Job: Place every line of the classification data below into a JSON list of strings, one string per line, omitting any blank lines.
— Start Material for this exercise —
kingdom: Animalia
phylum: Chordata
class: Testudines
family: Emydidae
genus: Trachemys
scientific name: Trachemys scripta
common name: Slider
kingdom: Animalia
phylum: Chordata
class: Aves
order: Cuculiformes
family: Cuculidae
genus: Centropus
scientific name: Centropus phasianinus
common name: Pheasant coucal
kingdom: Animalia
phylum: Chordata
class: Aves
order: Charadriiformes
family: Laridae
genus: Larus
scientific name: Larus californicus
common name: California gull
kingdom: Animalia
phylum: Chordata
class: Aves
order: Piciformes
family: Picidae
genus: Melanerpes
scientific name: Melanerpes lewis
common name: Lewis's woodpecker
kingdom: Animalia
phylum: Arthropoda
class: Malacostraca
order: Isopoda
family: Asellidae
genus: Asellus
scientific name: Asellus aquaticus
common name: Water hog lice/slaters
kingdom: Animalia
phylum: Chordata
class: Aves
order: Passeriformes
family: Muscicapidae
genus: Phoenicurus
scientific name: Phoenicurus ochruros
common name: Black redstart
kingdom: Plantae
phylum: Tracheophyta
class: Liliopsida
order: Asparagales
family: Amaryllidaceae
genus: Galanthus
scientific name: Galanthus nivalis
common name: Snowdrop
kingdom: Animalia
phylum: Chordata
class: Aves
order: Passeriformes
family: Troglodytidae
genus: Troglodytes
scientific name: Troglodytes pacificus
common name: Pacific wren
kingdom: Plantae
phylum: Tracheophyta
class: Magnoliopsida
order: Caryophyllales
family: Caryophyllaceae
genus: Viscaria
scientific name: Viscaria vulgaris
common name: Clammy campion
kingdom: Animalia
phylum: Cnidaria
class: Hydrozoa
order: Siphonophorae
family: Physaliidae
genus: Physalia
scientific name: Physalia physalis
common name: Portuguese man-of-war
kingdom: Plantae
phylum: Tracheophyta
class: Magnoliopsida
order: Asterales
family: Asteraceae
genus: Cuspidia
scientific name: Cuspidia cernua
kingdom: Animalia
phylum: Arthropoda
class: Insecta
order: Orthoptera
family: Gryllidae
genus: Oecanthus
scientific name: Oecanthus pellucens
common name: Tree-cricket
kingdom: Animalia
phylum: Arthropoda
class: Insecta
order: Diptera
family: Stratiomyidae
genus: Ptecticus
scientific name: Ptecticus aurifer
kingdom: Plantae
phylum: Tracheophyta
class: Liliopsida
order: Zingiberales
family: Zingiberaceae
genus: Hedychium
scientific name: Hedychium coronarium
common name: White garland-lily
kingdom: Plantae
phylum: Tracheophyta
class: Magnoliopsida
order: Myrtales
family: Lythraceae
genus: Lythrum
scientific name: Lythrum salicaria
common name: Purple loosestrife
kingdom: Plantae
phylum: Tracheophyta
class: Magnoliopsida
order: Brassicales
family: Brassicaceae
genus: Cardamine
— End Material for this exercise —
Right answer:
[
  "kingdom: Animalia",
  "phylum: Chordata",
  "class: Testudines",
  "family: Emydidae",
  "genus: Trachemys",
  "scientific name: Trachemys scripta",
  "common name: Slider",
  "kingdom: Animalia",
  "phylum: Chordata",
  "class: Aves",
  "order: Cuculiformes",
  "family: Cuculidae",
  "genus: Centropus",
  "scientific name: Centropus phasianinus",
  "common name: Pheasant coucal",
  "kingdom: Animalia",
  "phylum: Chordata",
  "class: Aves",
  "order: Charadriiformes",
  "family: Laridae",
  "genus: Larus",
  "scientific name: Larus californicus",
  "common name: California gull",
  "kingdom: Animalia",
  "phylum: Chordata",
  "class: Aves",
  "order: Piciformes",
  "family: Picidae",
  "genus: Melanerpes",
  "scientific name: Melanerpes lewis",
  "common name: Lewis's woodpecker",
  "kingdom: Animalia",
  "phylum: Arthropoda",
  "class: Malacostraca",
  "order: Isopoda",
  "family: Asellidae",
  "genus: Asellus",
  "scientific name: Asellus aquaticus",
  "common name: Water hog lice/slaters",
  "kingdom: Animalia",
  "phylum: Chordata",
  "class: Aves",
  "order: Passeriformes",
  "family: Muscicapidae",
  "genus: Phoenicurus",
  "scientific name: Phoenicurus ochruros",
  "common name: Black redstart",
  "kingdom: Plantae",
  "phylum: Tracheophyta",
  "class: Liliopsida",
  "order: Asparagales",
  "family: Amaryllidaceae",
  "genus: Galanthus",
  "scientific name: Galanthus nivalis",
  "common name: Snowdrop",
  "kingdom: Animalia",
  "phylum: Chordata",
  "class: Aves",
  "order: Passeriformes",
  "family: Troglodytidae",
  "genus: Troglodytes",
  "scientific name: Troglodytes pacificus",
  "common name: Pacific wren",
  "kingdom: Plantae",
  "phylum: Tracheophyta",
  "class: Magnoliopsida",
  "order: Caryophyllales",
  "family: Caryophyllaceae",
  "genus: Viscaria",
  "scientific name: Viscaria vulgaris",
  "common name: Clammy campion",
  "kingdom: Animalia",
  "phylum: Cnidaria",
  "class: Hydrozoa",
  "order: Siphonophorae",
  "family: Physaliidae",
  "genus: Physalia",
  "scientific name: Physalia physalis",
  "common name: Portuguese man-of-war",
  "kingdom: Plantae",
  "phylum: Tracheophyta",
  "class: Magnoliopsida",
  "order: Asterales",
  "family: Asteraceae",
  "genus: Cuspidia",
  "scientific name: Cuspidia cernua",
  "kingdom: Animalia",
  "phylum: Arthropoda",
  "class: Insecta",
  "order: Orthoptera",
  "family: Gryllidae",
  "genus: Oecanthus",
  "scientific name: Oecanthus pellucens",
  "common name: Tree-cricket",
  "kingdom: Animalia",
  "phylum: Arthropoda",
  "class: Insecta",
  "order: Diptera",
  "family: Stratiomyidae",
  "genus: Ptecticus",
  "scientific name: Ptecticus aurifer",
  "kingdom: Plantae",
  "phylum: Tracheophyta",
  "class: Liliopsida",
  "order: Zingiberales",
  "family: Zingiberaceae",
  "genus: Hedychium",
  "scientific name: Hedychium coronarium",
  "common name: White garland-lily",
  "kingdom: Plantae",
  "phylum: Tracheophyta",
  "class: Magnoliopsida",
  "order: Myrtales",
  "family: Lythraceae",
  "genus: Lythrum",
  "scientific name: Lythrum salicaria",
  "common name: Purple loosestrife",
  "kingdom: Plantae",
  "phylum: Tracheophyta",
  "class: Magnoliopsida",
  "order: Brassicales",
  "family: Brassicaceae",
  "genus: Cardamine"
]